If that was what was happening then, just imagine what things are like now.
Advice to judges
In a separate development, family judges have been advised that certain areas of work are entirely unremunerated under the current family advocacy scheme. This includes drafting various documents and viewing some recorded evidence.
A letter from leaders of the Family Law Bar Association last month asks judges to keep the limitations of legal aid in mind when listing cases and making directions — “in particular when directing counsel to undertake work for which no remuneration is available”.
I understand that McFarlane agreed that the three-page letter should be sent to all family judges.

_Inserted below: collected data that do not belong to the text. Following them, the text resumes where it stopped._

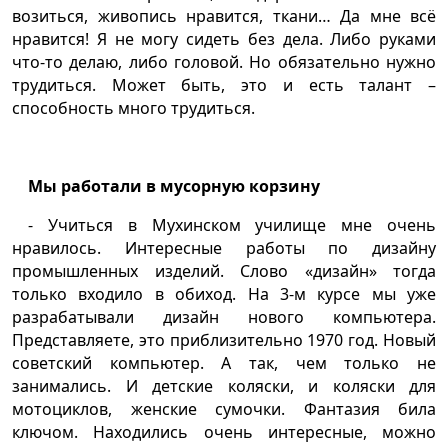
возиться, живопись нравится, ткани… Да мне всё
нравится! Я не могу сидеть без дела. Либо руками
что-то делаю, либо головой. Но обязательно нужно
трудиться. Может быть, это и есть талант –
способность много трудиться.
Мы работали в мусорную корзину
- Учиться в Мухинском училище мне очень
нравилось. Интересные работы по дизайну
промышленных изделий. Слово «дизайн» тогда
только входило в обиход. На 3-м курсе мы уже
разрабатывали дизайн нового компьютера.
Представляете, это приблизительно 1970 год. Новый
советский компьютер. А так, чем только не
занимались. И детские коляски, и коляски для
мотоциклов, женские сумочки. Фантазия била
ключом. Находились очень интересные, можно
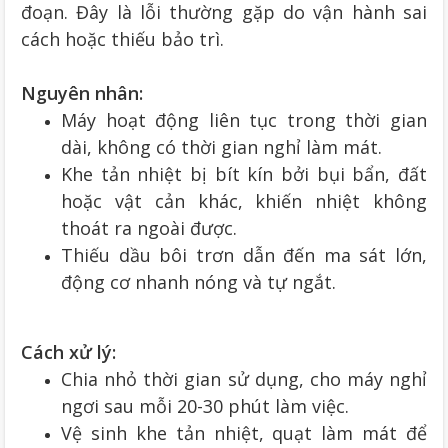
đoạn. Đây là lỗi thường gặp do vận hành sai
cách hoặc thiếu bảo trì.
Nguyên nhân:
Máy hoạt động liên tục trong thời gian
dài, không có thời gian nghỉ làm mát.
Khe tản nhiệt bị bít kín bởi bụi bẩn, đất
hoặc vật cản khác, khiến nhiệt không
thoát ra ngoài được.
Thiếu dầu bôi trơn dẫn đến ma sát lớn,
động cơ nhanh nóng và tự ngắt.
Cách xử lý:
Chia nhỏ thời gian sử dụng, cho máy nghỉ
ngơi sau mỗi 20-30 phút làm việc.
Vệ sinh khe tản nhiệt, quạt làm mát để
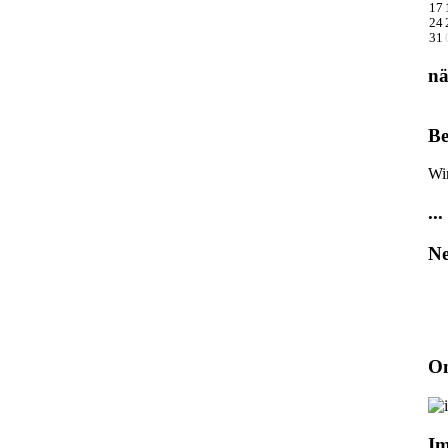
17
24
31
nä
Be
Wi
...
Ne
On
I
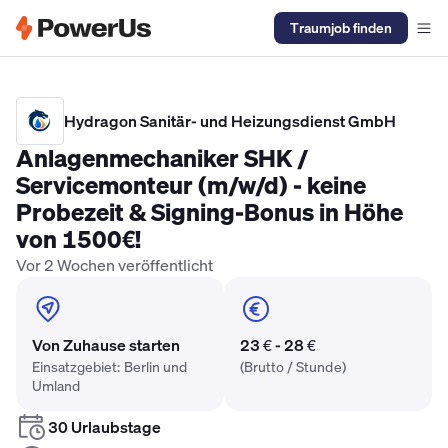
Traumjob finden
Elektriker Gehalt
Anlagenmechaniker SHK Gehalt
Kältetechnike
Hydragon Sanitär- und Heizungsdienst GmbH
Anlagenmechaniker SHK /
Servicemonteur (m/w/d) - keine
Probezeit & Signing-Bonus in Höhe
von 1500€!
Vor 2 Wochen veröffentlicht
Von Zuhause starten
23 € - 28 €
Einsatzgebiet: Berlin und
(Brutto / Stunde)
Umland
30 Urlaubstage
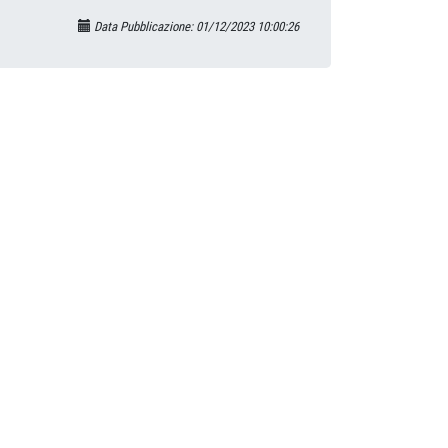
Data Pubblicazione: 01/12/2023 10:00:26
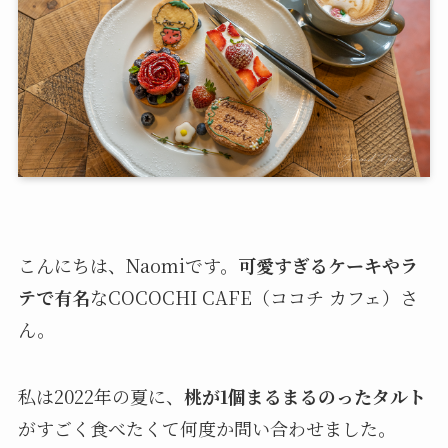
こんにちは、Naomiです。
可愛すぎるケーキやラ
テで有名
なCOCOCHI CAFE（ココチ カフェ）さ
ん。
私は2022年の夏に、
桃が1個まるまるのったタルト
がすごく食べたくて何度か問い合わせました。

thanks for this JR - we always get overlooked by the mainstream media when there is a debate about the creaking justice system so v grateful for you highlighting this - Family Justice has been subjected to as much defunding as everything else. Counsels fees have NEVER - AND I MEAN NEVER - increased over the whole of my career. Family Graduated Fee rates were fixed in 2008 (at less than before) and Ken Clarke slashed them by 10% on day 1 of his unremarkable tenure as LC in 2010 - double the Treasury recommendation simply to impress Cameron - thanks Ken. We are now at 52% of the value in 2008. Many of us represent local authorities seeking to rescue children from the worst form of abuse imaginable and on the other hand represent children and their parents in highly complex litigation which spans the whole of human behaviour. Every case of size comes with 000 of pages of digital material which we are paid ZERO - for examining. What would happen if we all went on strike ? - because I tell you now even the most dedicated and least business like practitioners (and that is a lot of them) are getting to that point. Every LC since Mackay has targeted us for cuts. Bring back Lord Hailsham !
Although my personal situation is a housing possession claim I really do feel that the timing of your posting is of the greatest legal advantage I have had to place what I feel to be unjustifiable to the input of all legal staff who only wish to uphold the true process of justice - no matter what the case and may only empathise with your daily struggle torn between the rights and wrongs of a difficult subject for legal due process. It has taken me some 30 years of bad housing as a single parent trying to remain housed through a series of what can now be proven to be a collective set of circumstances paid through Housing Benefit awards Council Tax Reductions - changes to the now singular Universal Credit scheme from it's very beginning todate through to what now looks like a government awareness and potential direct or indirect involvement in subsidising/funding/facilitating and financing a land grab situation on behalf of landlords in the private rental buy to let housing market since the brokers mortgage lenders and insurance and data agencies broke the banks in 2008 - I have an Assured Short hold Tenancy on such an investment/Accomodation and cannot find a non-complicit legal representative at local level being Southend on Sea (City) Borough Council to Defend my Current Eviction Case and am to attend further hearing as Defendant in Person in the upcoming month and am basing my claim on Fraud with menace - criminality with Tax Payer Service Utilities being Police Ambulance and Fire Service Agencies and a very worrisome National Health Visitation post surgery by District Nurse attending! I am now a retired citizen at the behest of all of the above and will be placing this posting before District Judge attending my upcoming hearing also citing Conflicts of interest by the Claimants and their respective Solicitors! Utmost thanks for your courage giving post - kind regards!